De mooie Antwerpse devotieprentjes (in papier; en soms op perkament) blijven nog in gebruik tot 1850-1870, en worden zelfs nog later ... te 's-Hertogenbosch herdrukt!

Pastoor L. Slosse kende heel wat van bidprentjes: hij had een verzameling van maar liefst 2,5 miljoen en na ontdubbeling waarschijnlijk 1 miljoen prentjes, die bewaard worden in de stadsbibliotheek te Kortrijk. Hij beweerde dat de oudste drie Westvlaamse bidprentjes voortkomen uit de familie Vercruysse uit Kortrijk (+ 1805, 1805 en 1807).

Hij schrijft: "Het inbrengen van dergelijke gedachtenissen is toe te schrijven aan Maria-Theresia van Veldriel (echtgenote van Dominicus Vercruysse), die tot Antwerpen , hare geboortestad, en hooger op in Holland nu en dan sanctjes had weten deelen."

Maar dan komt de 'mode de Paris': massale hoeveelheden prentjes werden door de Parijse uitgevers bij ons verspreid. Die uitgevers van het quartier St.-Sulpice begonnen met de massaproductie: zij leverden à volonté bondieuserie of griezelprentjes met romantische doodshoofden en knekelbeenderen, met afgeknakte kolommen en uitgedoofde toortsen, met zeemzoeterige engeltjes en tranerige afscheidstaferelen (10).

Rond 1877 ontstaan de gekleurde rouwprentjes en rond 1885 zelfs de prentjes met zilver- of goudafdruk.
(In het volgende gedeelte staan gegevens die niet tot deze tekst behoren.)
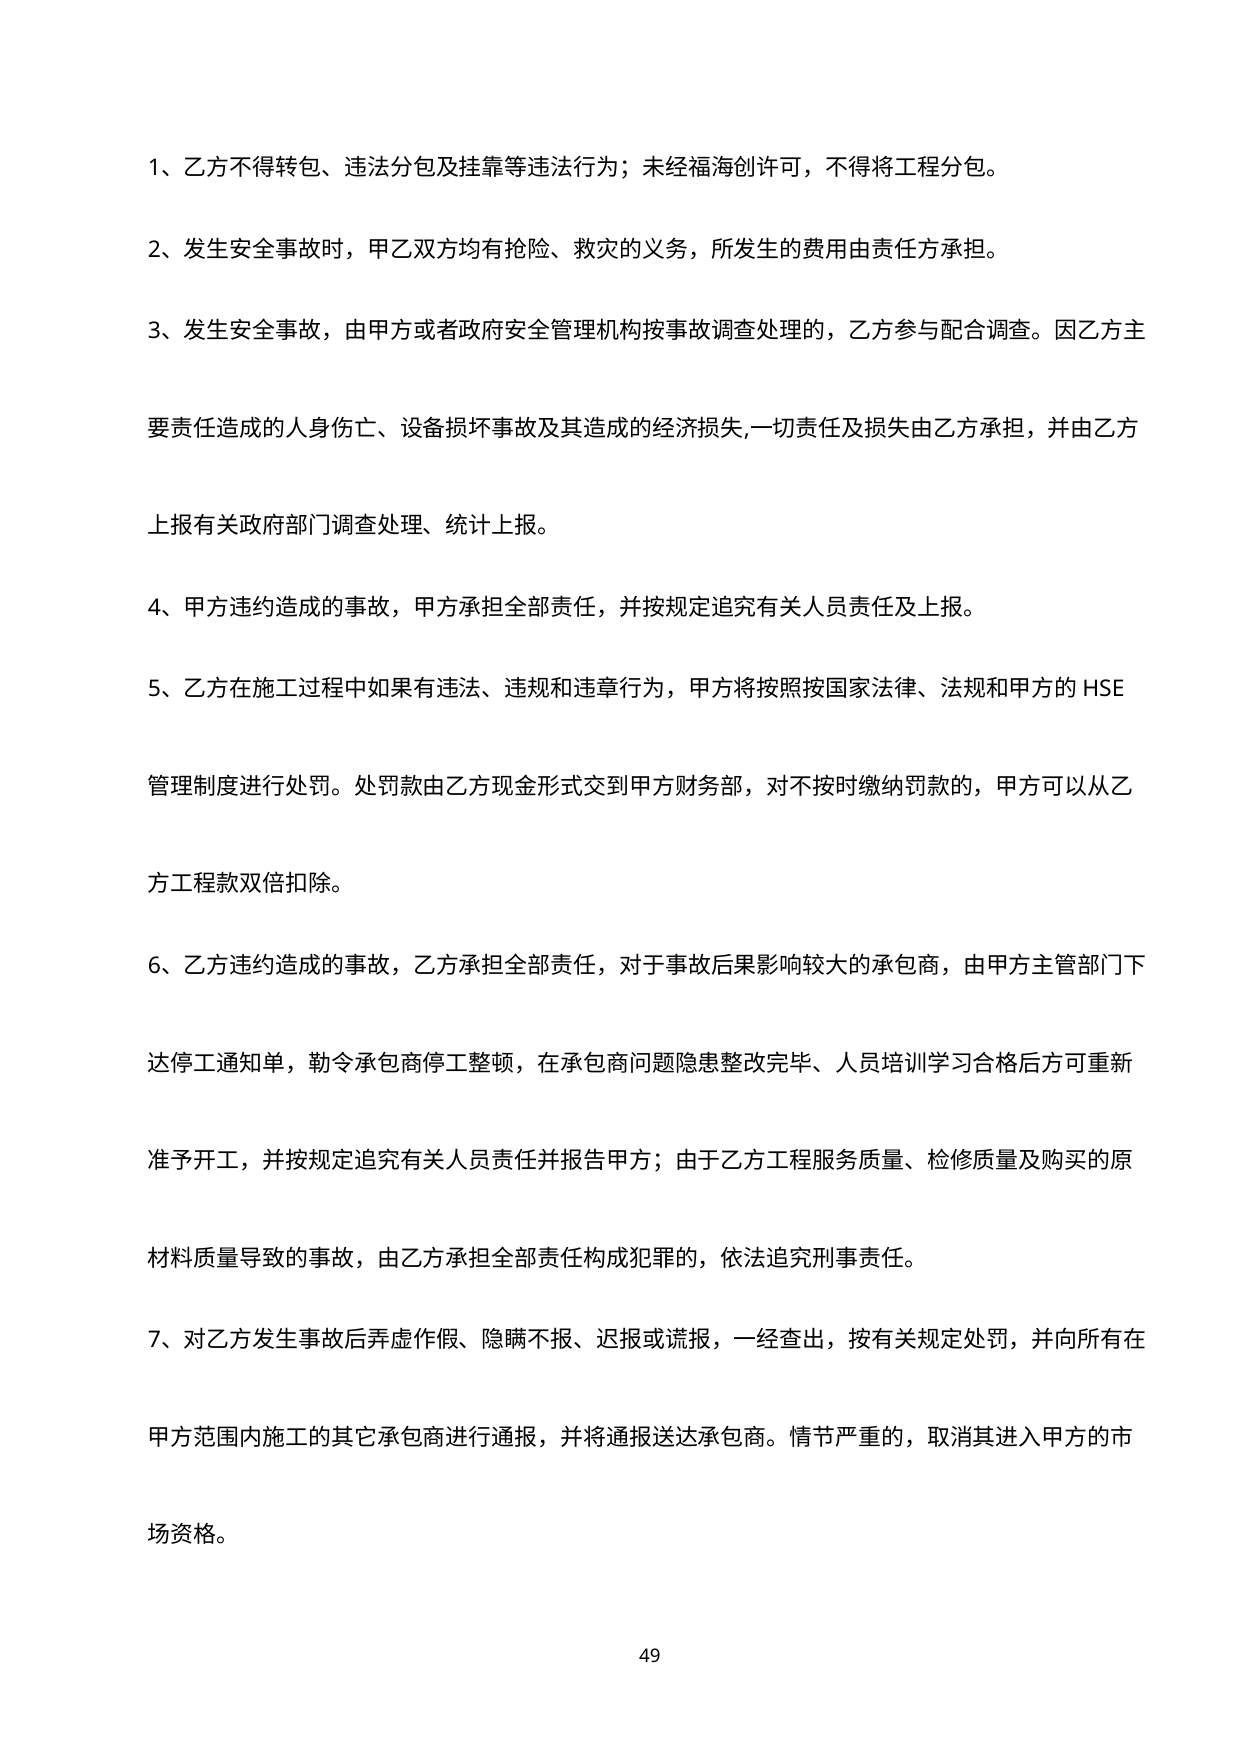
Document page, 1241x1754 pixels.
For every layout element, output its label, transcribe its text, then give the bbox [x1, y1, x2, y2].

text 6、乙方违约造成的事故，乙方承担全部责任，对于事故后果影响较大的承包商，由甲方主管部门下达停工通知单，勒令承包商停工整顿，在承包商问题隐患整改完毕、人员培训学习合格后方可重新准予开工，并按规定追究有关人员责任并报告甲方；由于乙方工程服务质量、检修质量及购买的原材料质量导致的事故，由乙方承担全部责任构成犯罪的，依法追究刑事责任。 [148, 931, 1152, 1288]
text 4、甲方违约造成的事故，甲方承担全部责任，并按规定追究有关人员责任及上报。 [148, 573, 1152, 638]
text 3、发生安全事故，由甲方或者政府安全管理机构按事故调查处理的，乙方参与配合调查。因乙方主要责任造成的人身伤亡、设备损坏事故及其造成的经济损失,一切责任及损失由乙方承担，并由乙方上报有关政府部门调查处理、统计上报。 [148, 296, 1152, 556]
text 2、发生安全事故时，甲乙双方均有抢险、救灾的义务，所发生的费用由责任方承担。 [148, 214, 1152, 279]
text 5、乙方在施工过程中如果有违法、违规和违章行为，甲方将按照按国家法律、法规和甲方的HSE管理制度进行处罚。处罚款由乙方现金形式交到甲方财务部，对不按时缴纳罚款的，甲方可以从乙方工程款双倍扣除。 [148, 654, 1152, 914]
text 1、乙方不得转包、违法分包及挂靠等违法行为；未经福海创许可，不得将工程分包。 [148, 133, 1152, 198]
text 7、对乙方发生事故后弄虚作假、隐瞒不报、迟报或谎报，一经查出，按有关规定处罚，并向所有在甲方范围内施工的其它承包商进行通报，并将通报送达承包商。情节严重的，取消其进入甲方的市场资格。 [148, 1305, 1152, 1565]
De betere uitgevers zijn het huis Hemelsoet te Gent en de portret ten van de firma Daveluy te Brugge.

Tegen de Franse mode zullen Guido Gezelle, kanunnik Ad. Duclos en baron J.B. de Bethune (1821-1894) heftig campagne voeren, en zeer mooie eigen neogothische prentjes verspreiden, die door de drukkers-uitgevers Van de Vyvere Petyt en St.-Augustinusdrukkerij worden verspreid.

Guido Gezelle wekte ook de belangstelling voor bidprentjes op door pareltjes van gedichten die hij ervoor maakte,.

Onze tijd ook moet geen hoge borst zetten met haar bidprentjes, die meestal smakeloos of nietszeggend zijn (11).

Lofwaardig waren (!) de tekeningen van J. Speybrouck (1891-1956) uitgegeven door de firma Lannoo te Tielt. Ook onze streekgenoot Antoon De Vaere uit Damme tekende mooie bidprentjes voor kinderen.

En met alle bewondering bewaar ik het bidprentje van een eenvoudig man uit onze streek van de Poldertorens, die op zijn prentje een mooie tekening van het Lieve-Vrouwkapelletje van de Waterhoek te Moerkerke liet drukken (Firmin Vermeersch, + 27 maart 1985) (12).

Besluit

Mijn vraag is nu:

Wie bezorgt mij de oudste (voor 1850) en merkwaardigste bidprentjes van de streek rond de poldertorens? Zoek nu maar eens in de oude kerkboeken en ... in de schoendozen met foto's en prenten.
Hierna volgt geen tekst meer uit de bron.